I’ve gone so far as to attempt to schedule time for political activity, to squeeze it into a couple open slots in my week.
But I was soon reminded that the outside world doesn’t run on a schedule. Things happen–fast. And like a good journalist, anyone hoping to influence events has to be ready and able, much of the time, to simply drop whatever else she is doing, and act.
It’s messy–the whole thing. And maybe that’s why some eschew involvement; they can’t handle its messy uncertainty.
Try as one might, one can’t mold and shape the damn thing–the what the hell happened, what should we do now, how can I make a difference–into a tidy answer.
Not unless one decides to embrace a formulaic interpretation of history along the lines of radical socialism or Marxism (remember Marxism?) or even evangelical Christianity. To embrace something, anything–please Lord!–that tells us how we got here and how to fix it.
But I–and most likely, you–am not going to go in those directions.
I’m choosing to stay put, to keep trying to act, as best I can, for the common good. Each and every day.
To allow my understanding to evolve and change. To tolerate my efforts swinging from the minute to the dramatic, the private to the public, the timid to the ballsy, and the secure to the risky.
No rules. Other than the oldest in the book (any book): do no harm. To self or other.

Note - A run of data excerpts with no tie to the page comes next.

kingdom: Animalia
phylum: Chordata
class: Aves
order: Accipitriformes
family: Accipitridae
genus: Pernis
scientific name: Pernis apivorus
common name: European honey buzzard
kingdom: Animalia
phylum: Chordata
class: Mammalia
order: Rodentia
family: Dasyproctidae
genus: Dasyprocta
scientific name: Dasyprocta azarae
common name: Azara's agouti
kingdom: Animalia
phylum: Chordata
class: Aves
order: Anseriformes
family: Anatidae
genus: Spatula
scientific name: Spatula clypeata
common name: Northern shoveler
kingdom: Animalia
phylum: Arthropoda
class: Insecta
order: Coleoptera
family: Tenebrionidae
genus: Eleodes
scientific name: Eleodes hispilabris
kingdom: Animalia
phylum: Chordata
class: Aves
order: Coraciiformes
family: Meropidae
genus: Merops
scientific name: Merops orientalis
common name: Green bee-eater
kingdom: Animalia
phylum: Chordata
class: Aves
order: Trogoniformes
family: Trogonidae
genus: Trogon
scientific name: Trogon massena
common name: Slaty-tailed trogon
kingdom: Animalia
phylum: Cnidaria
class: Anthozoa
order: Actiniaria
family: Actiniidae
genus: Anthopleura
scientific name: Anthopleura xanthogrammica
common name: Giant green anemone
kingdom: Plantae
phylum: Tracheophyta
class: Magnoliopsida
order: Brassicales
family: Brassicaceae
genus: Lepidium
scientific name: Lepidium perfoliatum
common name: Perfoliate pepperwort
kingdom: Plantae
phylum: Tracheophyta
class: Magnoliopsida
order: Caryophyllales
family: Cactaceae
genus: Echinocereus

To follow, in other words, my heart. And to trust that with application and effort the muddy will grow clear, the why will be answered, and the how will become apparent.
And, meanwhile, to return to the well of writing for nourishment and replenishing.
Whatever the nature of one’s writing–whether investigative journalism, literary fiction, essay, or erotica–the very act of writing is rejuvenating and energizing. We write to discover what we feel and think, and to make others think and feel. The act of writing, for a writer, calms like nothing else. Those who need to write cannot not write.
Work doesn’t trump writing; it can only shove it into odd hours and stolen minutes. Personal issues will not suppress it; with time, they only enrich it.
And while politics might thrust writing into a corner like a naughty child waiting to be released, we, when released to our writing, find it matured and sobered. And we feel fresh gratitude that we are able to enjoy the gift of creating art.
Somehow our days will stretch to accommodate it all.
They will have to: a writer who is not writing is of little use to anyone or anything, most particularly to herself. No good at saving the world, and even less good at saving herself.
And because good writing cannot flourish in a state that does not safeguard freedom of thought and expression, guarantee civil liberties for all, and ensure full and equal opportunity for everyone.